There are several limitations in our study. First, our sample size was small in the “trained” group, leading to potential sampling bias. However, the subgroup of interest in this study is the “untrained” group, and our focus is to demonstrate and compare the 3 methods in aiding surgical trainees of limited experiences in achieving target angles. Second, our study method used to measure the angles does not necessarily represent the radiographic or postoperative outcome of acetabular cup positioning [14]. Nonetheless, it is an objective and simple way to compare the 3 methods available to achieve specific target angles intraoperatively. Third, the measurement of the anteversion angle using a laser projection anteriorly is only an approximation of the true anteversion angle described by Lewinnek et al [1]. We acknowledge that these angles achieved using our simple set-up might not translate into radiographic or clinical outcomes of the hip arthroplasty; however, this project serves as a pilot study for further projects where this technology may be implemented in real clinical practice.

Conclusions

Accurate acetabular cup positioning is a crucial step during THA to minimize the risk of complications.
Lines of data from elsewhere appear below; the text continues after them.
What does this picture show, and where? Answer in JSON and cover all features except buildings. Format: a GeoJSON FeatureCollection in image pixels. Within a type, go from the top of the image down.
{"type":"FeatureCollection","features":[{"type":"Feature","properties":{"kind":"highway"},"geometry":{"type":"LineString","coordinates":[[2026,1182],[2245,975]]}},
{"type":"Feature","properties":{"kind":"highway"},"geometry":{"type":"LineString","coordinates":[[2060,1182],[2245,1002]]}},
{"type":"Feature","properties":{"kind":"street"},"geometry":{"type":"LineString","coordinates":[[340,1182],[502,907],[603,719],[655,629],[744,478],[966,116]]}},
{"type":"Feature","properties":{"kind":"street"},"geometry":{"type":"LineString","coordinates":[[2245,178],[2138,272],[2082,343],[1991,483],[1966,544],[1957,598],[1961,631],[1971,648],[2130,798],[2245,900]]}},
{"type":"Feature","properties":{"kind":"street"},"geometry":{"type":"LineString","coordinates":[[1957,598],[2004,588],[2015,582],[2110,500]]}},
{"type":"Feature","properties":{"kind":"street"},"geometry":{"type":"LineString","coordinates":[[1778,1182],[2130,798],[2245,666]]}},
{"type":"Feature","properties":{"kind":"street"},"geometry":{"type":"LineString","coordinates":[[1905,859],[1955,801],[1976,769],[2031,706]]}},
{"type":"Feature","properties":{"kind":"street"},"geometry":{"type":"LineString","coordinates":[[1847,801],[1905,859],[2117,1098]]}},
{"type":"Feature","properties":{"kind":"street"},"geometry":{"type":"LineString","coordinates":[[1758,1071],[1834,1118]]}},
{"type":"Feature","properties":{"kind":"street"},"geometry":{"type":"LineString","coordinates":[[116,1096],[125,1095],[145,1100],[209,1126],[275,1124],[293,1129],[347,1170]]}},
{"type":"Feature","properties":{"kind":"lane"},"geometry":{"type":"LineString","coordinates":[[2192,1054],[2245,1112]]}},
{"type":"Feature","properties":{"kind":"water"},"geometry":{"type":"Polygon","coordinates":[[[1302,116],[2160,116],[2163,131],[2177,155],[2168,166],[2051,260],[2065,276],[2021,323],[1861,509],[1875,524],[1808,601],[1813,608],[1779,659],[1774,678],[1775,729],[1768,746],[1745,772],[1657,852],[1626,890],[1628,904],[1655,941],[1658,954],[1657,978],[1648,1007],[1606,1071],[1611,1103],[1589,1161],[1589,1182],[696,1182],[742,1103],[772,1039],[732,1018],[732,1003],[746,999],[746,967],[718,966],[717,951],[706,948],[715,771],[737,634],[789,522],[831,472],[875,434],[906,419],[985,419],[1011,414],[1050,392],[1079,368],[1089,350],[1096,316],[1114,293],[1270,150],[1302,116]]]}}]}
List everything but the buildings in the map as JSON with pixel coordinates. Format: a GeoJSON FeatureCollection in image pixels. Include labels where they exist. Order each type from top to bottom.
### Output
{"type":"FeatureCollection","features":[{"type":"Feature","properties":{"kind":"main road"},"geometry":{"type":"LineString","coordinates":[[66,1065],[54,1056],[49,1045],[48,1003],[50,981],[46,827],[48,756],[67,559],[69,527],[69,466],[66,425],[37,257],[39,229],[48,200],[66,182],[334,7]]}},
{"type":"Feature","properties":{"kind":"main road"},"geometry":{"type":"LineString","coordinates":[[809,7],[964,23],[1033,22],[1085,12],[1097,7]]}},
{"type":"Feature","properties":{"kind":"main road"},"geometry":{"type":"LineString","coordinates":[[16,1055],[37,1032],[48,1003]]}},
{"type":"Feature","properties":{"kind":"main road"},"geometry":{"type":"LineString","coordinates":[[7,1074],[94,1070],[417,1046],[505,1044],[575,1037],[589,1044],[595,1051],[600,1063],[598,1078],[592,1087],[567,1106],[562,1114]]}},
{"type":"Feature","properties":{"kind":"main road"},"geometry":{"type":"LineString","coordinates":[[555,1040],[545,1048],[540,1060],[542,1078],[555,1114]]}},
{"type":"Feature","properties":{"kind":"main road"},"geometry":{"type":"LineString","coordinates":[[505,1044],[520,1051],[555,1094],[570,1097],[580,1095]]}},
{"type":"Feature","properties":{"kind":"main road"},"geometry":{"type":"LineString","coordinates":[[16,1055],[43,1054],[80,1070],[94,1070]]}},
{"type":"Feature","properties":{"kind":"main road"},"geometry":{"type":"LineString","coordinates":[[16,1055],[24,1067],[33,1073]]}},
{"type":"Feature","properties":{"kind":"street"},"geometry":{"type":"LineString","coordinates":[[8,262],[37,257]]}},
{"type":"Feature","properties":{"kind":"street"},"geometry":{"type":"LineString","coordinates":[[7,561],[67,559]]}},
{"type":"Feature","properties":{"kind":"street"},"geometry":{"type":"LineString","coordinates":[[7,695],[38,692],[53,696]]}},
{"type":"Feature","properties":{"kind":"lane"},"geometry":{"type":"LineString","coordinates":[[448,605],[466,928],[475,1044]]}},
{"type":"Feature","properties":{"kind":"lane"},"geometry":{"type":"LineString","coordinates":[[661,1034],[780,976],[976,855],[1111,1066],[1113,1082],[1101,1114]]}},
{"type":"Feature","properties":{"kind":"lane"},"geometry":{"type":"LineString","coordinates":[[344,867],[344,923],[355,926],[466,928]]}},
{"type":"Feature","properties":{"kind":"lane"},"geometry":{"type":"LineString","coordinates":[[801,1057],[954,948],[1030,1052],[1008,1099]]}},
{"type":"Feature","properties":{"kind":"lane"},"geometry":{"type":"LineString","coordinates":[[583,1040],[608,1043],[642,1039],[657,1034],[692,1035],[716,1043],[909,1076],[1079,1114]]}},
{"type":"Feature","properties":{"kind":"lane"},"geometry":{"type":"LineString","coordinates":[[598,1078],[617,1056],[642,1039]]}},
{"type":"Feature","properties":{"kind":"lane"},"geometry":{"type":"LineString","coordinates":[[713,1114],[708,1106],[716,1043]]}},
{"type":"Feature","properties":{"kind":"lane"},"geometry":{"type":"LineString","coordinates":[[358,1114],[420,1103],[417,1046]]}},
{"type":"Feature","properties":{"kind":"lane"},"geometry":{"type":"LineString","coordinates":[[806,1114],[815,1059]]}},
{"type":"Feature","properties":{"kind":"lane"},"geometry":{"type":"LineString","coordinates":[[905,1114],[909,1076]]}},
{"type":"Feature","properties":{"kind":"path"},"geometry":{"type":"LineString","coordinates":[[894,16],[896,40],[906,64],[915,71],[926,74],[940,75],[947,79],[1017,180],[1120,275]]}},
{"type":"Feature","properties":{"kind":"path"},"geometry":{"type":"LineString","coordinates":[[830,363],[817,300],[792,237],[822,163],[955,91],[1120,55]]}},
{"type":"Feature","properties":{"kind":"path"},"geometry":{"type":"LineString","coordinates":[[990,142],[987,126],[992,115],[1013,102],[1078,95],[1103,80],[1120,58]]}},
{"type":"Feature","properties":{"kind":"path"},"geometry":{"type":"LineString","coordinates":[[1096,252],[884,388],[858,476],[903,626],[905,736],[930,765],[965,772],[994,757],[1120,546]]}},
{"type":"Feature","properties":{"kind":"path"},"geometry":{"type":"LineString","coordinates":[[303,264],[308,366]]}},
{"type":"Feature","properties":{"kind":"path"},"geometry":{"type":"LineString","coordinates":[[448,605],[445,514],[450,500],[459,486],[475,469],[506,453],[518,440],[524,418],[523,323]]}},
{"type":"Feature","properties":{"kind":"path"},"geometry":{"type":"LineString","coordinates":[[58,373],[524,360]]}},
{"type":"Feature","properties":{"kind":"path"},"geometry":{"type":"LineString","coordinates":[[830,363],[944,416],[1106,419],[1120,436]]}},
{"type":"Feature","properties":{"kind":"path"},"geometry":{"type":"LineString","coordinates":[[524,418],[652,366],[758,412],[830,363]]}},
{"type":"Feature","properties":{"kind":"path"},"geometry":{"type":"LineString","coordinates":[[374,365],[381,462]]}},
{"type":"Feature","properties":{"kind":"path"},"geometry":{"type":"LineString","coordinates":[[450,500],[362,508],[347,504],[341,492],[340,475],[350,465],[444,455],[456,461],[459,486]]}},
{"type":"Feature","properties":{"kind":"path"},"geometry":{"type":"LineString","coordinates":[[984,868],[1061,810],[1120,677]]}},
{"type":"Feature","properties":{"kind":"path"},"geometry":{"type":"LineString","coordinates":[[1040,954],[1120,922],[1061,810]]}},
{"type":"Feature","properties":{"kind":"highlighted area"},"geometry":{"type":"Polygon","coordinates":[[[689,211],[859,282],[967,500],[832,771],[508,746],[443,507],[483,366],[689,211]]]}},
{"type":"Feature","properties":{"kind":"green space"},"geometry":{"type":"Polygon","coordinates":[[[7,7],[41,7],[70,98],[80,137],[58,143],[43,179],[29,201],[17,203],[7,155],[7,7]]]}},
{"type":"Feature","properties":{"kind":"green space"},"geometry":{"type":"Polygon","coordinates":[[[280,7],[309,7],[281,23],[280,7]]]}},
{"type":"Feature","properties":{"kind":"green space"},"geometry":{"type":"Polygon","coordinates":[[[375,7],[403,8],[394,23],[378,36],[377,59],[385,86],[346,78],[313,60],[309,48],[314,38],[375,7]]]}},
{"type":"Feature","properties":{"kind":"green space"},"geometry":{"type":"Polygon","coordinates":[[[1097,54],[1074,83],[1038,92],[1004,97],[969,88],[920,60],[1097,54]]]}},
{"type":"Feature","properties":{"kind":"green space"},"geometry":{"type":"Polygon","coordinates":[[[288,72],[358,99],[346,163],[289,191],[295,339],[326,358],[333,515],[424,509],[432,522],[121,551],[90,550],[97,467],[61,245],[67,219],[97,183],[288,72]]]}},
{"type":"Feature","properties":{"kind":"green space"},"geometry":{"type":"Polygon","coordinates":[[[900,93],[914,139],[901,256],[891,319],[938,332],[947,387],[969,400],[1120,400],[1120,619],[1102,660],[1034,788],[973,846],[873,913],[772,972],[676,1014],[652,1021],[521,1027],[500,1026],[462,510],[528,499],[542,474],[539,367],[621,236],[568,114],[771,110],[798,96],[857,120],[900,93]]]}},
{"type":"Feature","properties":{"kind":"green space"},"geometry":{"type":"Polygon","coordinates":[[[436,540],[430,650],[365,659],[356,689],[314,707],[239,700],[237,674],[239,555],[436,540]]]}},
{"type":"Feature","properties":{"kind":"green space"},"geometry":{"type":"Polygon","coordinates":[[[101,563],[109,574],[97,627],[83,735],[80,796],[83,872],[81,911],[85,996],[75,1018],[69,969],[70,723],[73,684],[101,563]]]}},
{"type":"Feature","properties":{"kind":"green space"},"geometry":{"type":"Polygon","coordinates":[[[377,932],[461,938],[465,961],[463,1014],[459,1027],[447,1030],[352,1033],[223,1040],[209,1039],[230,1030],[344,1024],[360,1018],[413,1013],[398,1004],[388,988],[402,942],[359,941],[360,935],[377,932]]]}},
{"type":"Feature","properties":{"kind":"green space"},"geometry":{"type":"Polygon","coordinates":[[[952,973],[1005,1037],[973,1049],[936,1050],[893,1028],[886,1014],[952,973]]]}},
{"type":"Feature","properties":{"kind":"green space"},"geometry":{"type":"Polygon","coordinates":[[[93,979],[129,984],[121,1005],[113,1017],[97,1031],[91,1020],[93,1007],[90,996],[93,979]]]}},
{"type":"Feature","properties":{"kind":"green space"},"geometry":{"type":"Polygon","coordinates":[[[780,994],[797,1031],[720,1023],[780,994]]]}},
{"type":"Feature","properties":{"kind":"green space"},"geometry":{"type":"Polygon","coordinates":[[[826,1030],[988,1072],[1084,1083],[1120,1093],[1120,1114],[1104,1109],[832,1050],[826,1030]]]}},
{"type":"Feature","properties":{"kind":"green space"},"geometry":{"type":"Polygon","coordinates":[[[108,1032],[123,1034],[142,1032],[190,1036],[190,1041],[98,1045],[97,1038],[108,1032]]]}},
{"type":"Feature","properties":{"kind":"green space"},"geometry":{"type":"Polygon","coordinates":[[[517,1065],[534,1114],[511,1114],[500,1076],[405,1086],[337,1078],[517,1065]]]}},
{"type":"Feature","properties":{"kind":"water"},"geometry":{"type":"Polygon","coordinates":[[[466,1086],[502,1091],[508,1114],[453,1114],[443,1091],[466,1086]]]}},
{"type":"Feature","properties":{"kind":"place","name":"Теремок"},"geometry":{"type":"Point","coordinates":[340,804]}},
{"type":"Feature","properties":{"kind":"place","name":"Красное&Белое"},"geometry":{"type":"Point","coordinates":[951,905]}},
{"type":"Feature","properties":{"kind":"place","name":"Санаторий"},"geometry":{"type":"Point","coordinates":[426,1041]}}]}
Our study showed a statistical significance in improvement in achieving target inclination angles in “untrained” group with the use of iPhone application. We believe that there is a role for iPhone application in improving acetabular cup positioning especially in achieving a consistent inclination angle. This method is believed to be minimally invasive, less time-consuming, and cheaper than other methods such as computer navigation or computed tomography–based navigation. We hope to aim for further studies using iPhone technology in real clinical practice to assess its practicality compared with other methods.